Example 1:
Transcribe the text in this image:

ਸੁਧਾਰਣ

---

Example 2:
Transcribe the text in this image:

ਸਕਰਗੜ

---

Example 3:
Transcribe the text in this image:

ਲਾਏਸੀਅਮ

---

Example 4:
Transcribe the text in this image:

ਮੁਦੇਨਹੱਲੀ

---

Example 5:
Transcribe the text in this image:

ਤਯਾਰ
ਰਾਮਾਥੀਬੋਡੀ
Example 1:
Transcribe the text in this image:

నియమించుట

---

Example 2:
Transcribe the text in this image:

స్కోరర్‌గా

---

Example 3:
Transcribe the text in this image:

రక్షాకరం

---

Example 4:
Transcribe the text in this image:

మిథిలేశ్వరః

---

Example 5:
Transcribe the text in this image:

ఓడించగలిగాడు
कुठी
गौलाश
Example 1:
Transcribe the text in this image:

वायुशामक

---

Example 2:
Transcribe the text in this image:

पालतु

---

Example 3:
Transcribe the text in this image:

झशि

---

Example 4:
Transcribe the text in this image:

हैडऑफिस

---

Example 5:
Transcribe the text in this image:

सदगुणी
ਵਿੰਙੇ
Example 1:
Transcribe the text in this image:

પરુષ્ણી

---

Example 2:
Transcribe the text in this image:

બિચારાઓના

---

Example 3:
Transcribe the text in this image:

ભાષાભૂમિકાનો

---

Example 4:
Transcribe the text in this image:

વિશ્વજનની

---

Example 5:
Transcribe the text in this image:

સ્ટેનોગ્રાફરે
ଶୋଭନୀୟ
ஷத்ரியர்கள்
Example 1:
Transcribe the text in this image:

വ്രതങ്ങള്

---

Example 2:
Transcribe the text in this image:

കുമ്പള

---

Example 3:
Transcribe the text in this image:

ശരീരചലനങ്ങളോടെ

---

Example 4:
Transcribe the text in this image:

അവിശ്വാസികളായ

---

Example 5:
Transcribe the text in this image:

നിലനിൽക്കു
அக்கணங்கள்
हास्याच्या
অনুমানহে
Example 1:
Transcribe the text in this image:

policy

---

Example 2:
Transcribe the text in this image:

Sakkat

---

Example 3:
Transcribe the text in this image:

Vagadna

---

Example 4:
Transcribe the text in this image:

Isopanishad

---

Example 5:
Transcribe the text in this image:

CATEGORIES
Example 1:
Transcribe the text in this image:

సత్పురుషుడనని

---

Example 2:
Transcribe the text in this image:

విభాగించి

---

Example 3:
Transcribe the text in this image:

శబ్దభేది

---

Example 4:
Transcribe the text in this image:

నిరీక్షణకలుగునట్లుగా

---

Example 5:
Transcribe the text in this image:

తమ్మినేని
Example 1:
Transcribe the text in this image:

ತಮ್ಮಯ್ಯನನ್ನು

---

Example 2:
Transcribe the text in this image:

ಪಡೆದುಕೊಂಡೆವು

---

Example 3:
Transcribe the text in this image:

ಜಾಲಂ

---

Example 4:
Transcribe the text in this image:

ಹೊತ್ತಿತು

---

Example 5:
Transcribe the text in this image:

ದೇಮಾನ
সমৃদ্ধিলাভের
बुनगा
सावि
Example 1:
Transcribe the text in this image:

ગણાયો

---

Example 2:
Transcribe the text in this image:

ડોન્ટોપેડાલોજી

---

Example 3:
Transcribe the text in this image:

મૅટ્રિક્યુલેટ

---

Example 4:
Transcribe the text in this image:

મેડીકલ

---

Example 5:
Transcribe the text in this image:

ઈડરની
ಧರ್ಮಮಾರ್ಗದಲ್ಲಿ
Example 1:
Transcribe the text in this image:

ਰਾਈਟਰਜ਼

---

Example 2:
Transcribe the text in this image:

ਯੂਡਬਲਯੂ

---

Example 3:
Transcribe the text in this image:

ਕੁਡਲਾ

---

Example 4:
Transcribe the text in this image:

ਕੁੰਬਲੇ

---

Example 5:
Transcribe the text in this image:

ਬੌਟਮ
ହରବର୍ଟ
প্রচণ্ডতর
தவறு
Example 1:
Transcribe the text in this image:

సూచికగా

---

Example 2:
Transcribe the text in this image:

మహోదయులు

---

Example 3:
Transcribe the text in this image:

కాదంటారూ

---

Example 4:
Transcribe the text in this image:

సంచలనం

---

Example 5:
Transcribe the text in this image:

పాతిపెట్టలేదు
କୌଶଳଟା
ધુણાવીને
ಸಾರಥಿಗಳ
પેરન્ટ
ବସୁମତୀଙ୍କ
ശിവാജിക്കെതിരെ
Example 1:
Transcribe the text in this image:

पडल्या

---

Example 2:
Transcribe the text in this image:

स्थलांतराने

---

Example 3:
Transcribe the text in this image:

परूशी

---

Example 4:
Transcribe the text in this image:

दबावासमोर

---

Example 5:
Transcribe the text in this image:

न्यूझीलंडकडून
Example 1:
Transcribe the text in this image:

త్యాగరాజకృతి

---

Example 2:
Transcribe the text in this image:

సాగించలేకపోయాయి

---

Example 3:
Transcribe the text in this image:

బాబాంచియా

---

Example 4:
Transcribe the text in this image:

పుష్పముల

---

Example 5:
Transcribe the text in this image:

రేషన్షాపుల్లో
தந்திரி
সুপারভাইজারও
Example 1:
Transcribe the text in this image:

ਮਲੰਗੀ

### About this exercise
Line by line, the data should be returned exactly as written.

### Task result
Example 1:
Transcribe the text in this image:

ਸੁਧਾਰਣ

---

Example 2:
Transcribe the text in this image:

ਸਕਰਗੜ

---

Example 3:
Transcribe the text in this image:

ਲਾਏਸੀਅਮ

---

Example 4:
Transcribe the text in this image:

ਮੁਦੇਨਹੱਲੀ

---

Example 5:
Transcribe the text in this image:

ਤਯਾਰ
ਰਾਮਾਥੀਬੋਡੀ
Example 1:
Transcribe the text in this image:

నియమించుట

---

Example 2:
Transcribe the text in this image:

స్కోరర్‌గా

---

Example 3:
Transcribe the text in this image:

రక్షాకరం

---

Example 4:
Transcribe the text in this image:

మిథిలేశ్వరః

---

Example 5:
Transcribe the text in this image:

ఓడించగలిగాడు
कुठी
गौलाश
Example 1:
Transcribe the text in this image:

वायुशामक

---

Example 2:
Transcribe the text in this image:

पालतु

---

Example 3:
Transcribe the text in this image:

झशि

---

Example 4:
Transcribe the text in this image:

हैडऑफिस

---

Example 5:
Transcribe the text in this image:

सदगुणी
ਵਿੰਙੇ
Example 1:
Transcribe the text in this image:

પરુષ્ણી

---

Example 2:
Transcribe the text in this image:

બિચારાઓના

---

Example 3:
Transcribe the text in this image:

ભાષાભૂમિકાનો

---

Example 4:
Transcribe the text in this image:

વિશ્વજનની

---

Example 5:
Transcribe the text in this image:

સ્ટેનોગ્રાફરે
ଶୋଭନୀୟ
ஷத்ரியர்கள்
Example 1:
Transcribe the text in this image:

വ്രതങ്ങള്

---

Example 2:
Transcribe the text in this image:

കുമ്പള

---

Example 3:
Transcribe the text in this image:

ശരീരചലനങ്ങളോടെ

---

Example 4:
Transcribe the text in this image:

അവിശ്വാസികളായ

---

Example 5:
Transcribe the text in this image:

നിലനിൽക്കു
அக்கணங்கள்
हास्याच्या
অনুমানহে
Example 1:
Transcribe the text in this image:

policy

---

Example 2:
Transcribe the text in this image:

Sakkat

---

Example 3:
Transcribe the text in this image:

Vagadna

---

Example 4:
Transcribe the text in this image:

Isopanishad

---

Example 5:
Transcribe the text in this image:

CATEGORIES
Example 1:
Transcribe the text in this image:

సత్పురుషుడనని

---

Example 2:
Transcribe the text in this image:

విభాగించి

---

Example 3:
Transcribe the text in this image:

శబ్దభేది

---

Example 4:
Transcribe the text in this image:

నిరీక్షణకలుగునట్లుగా

---

Example 5:
Transcribe the text in this image:

తమ్మినేని
Example 1:
Transcribe the text in this image:

ತಮ್ಮಯ್ಯನನ್ನು

---

Example 2:
Transcribe the text in this image:

ಪಡೆದುಕೊಂಡೆವು

---

Example 3:
Transcribe the text in this image:

ಜಾಲಂ

---

Example 4:
Transcribe the text in this image:

ಹೊತ್ತಿತು

---

Example 5:
Transcribe the text in this image:

ದೇಮಾನ
সমৃদ্ধিলাভের
बुनगा
सावि
Example 1:
Transcribe the text in this image:

ગણાયો

---

Example 2:
Transcribe the text in this image:

ડોન્ટોપેડાલોજી

---

Example 3:
Transcribe the text in this image:

મૅટ્રિક્યુલેટ

---

Example 4:
Transcribe the text in this image:

મેડીકલ

---

Example 5:
Transcribe the text in this image:

ઈડરની
ಧರ್ಮಮಾರ್ಗದಲ್ಲಿ
Example 1:
Transcribe the text in this image:

ਰਾਈਟਰਜ਼

---

Example 2:
Transcribe the text in this image:

ਯੂਡਬਲਯੂ

---

Example 3:
Transcribe the text in this image:

ਕੁਡਲਾ

---

Example 4:
Transcribe the text in this image:

ਕੁੰਬਲੇ

---

Example 5:
Transcribe the text in this image:

ਬੌਟਮ
ହରବର୍ଟ
প্রচণ্ডতর
தவறு
Example 1:
Transcribe the text in this image:

సూచికగా

---

Example 2:
Transcribe the text in this image:

మహోదయులు

---

Example 3:
Transcribe the text in this image:

కాదంటారూ

---

Example 4:
Transcribe the text in this image:

సంచలనం

---

Example 5:
Transcribe the text in this image:

పాతిపెట్టలేదు
କୌଶଳଟା
ધુણાવીને
ಸಾರಥಿಗಳ
પેરન્ટ
ବସୁମତୀଙ୍କ
ശിവാജിക്കെതിരെ
Example 1:
Transcribe the text in this image:

पडल्या

---

Example 2:
Transcribe the text in this image:

स्थलांतराने

---

Example 3:
Transcribe the text in this image:

परूशी

---

Example 4:
Transcribe the text in this image:

दबावासमोर

---

Example 5:
Transcribe the text in this image:

न्यूझीलंडकडून
Example 1:
Transcribe the text in this image:

త్యాగరాజకృతి

---

Example 2:
Transcribe the text in this image:

సాగించలేకపోయాయి

---

Example 3:
Transcribe the text in this image:

బాబాంచియా

---

Example 4:
Transcribe the text in this image:

పుష్పముల

---

Example 5:
Transcribe the text in this image:

రేషన్షాపుల్లో
தந்திரி
সুপারভাইজারও
Example 1:
Transcribe the text in this image:

ਮਲੰਗੀ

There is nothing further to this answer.